DATA TO USE
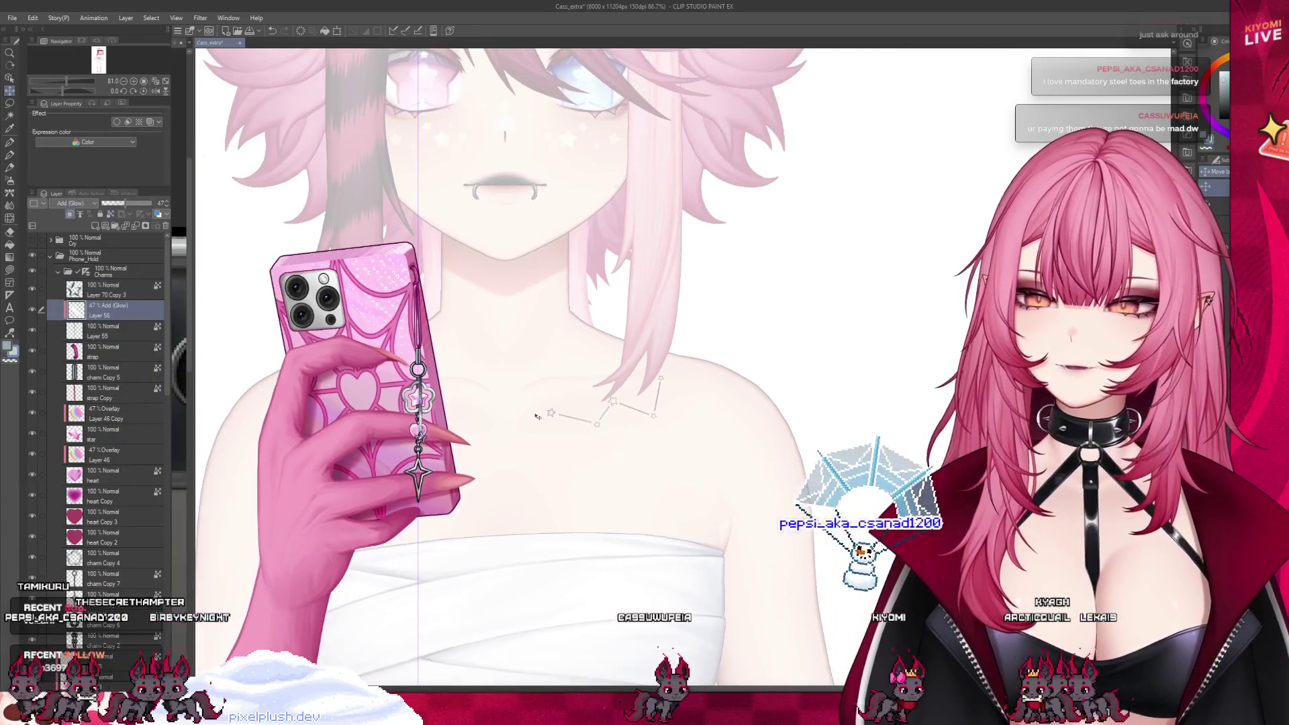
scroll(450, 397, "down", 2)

...

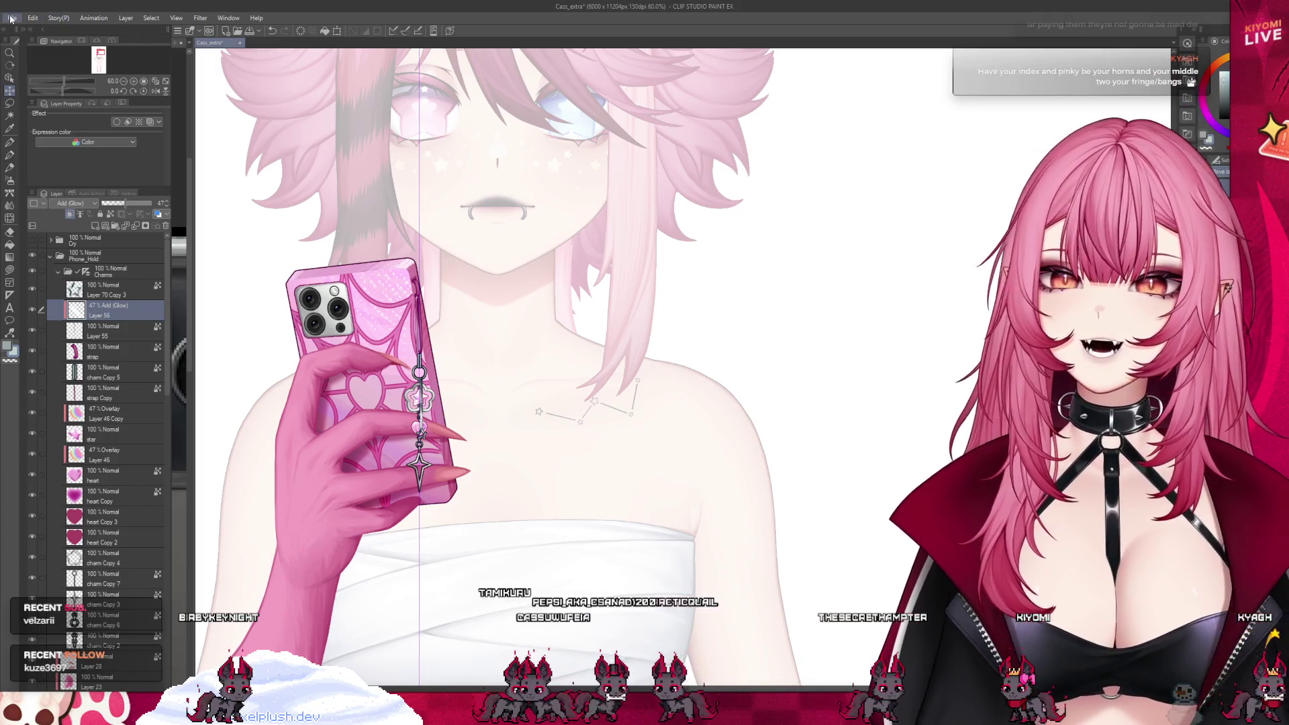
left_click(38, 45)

--

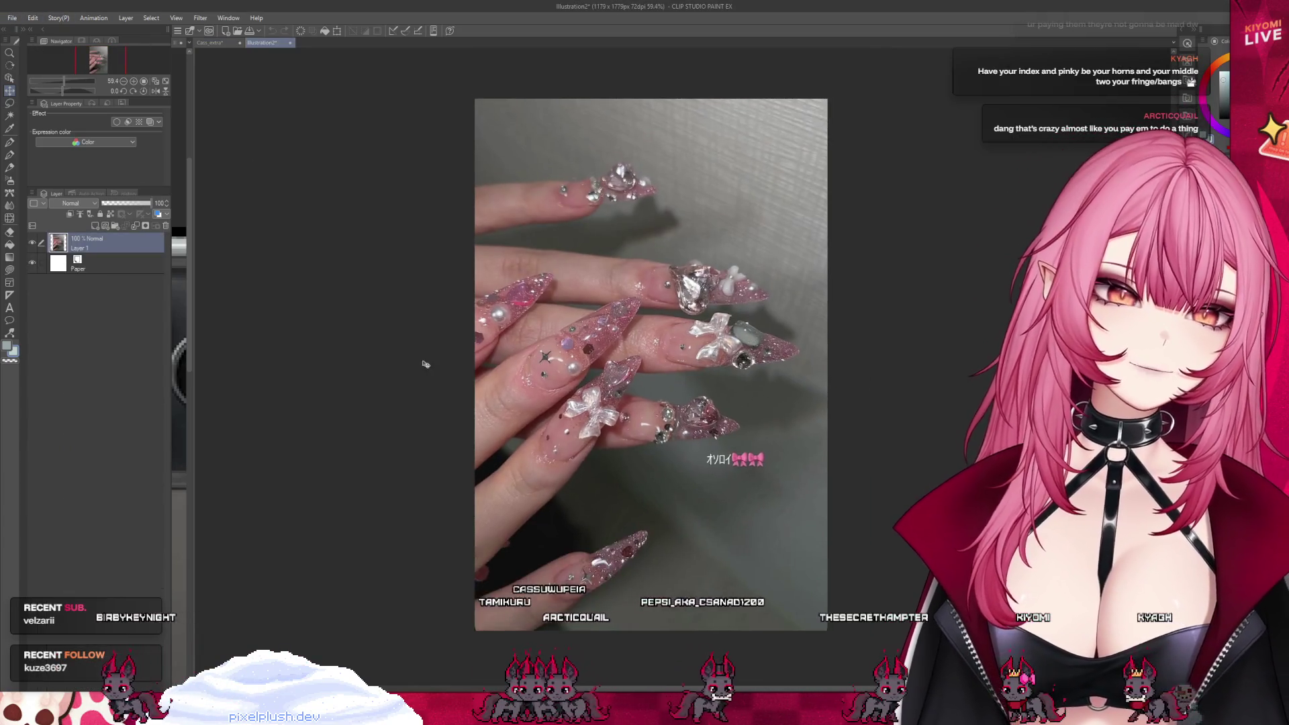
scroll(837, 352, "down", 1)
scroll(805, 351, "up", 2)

ABOUT THIS EXERCISE
Where a line above contains the string "down", copy that line.

RESULT OF THIS EXERCISE
scroll(450, 397, "down", 2)
scroll(837, 352, "down", 1)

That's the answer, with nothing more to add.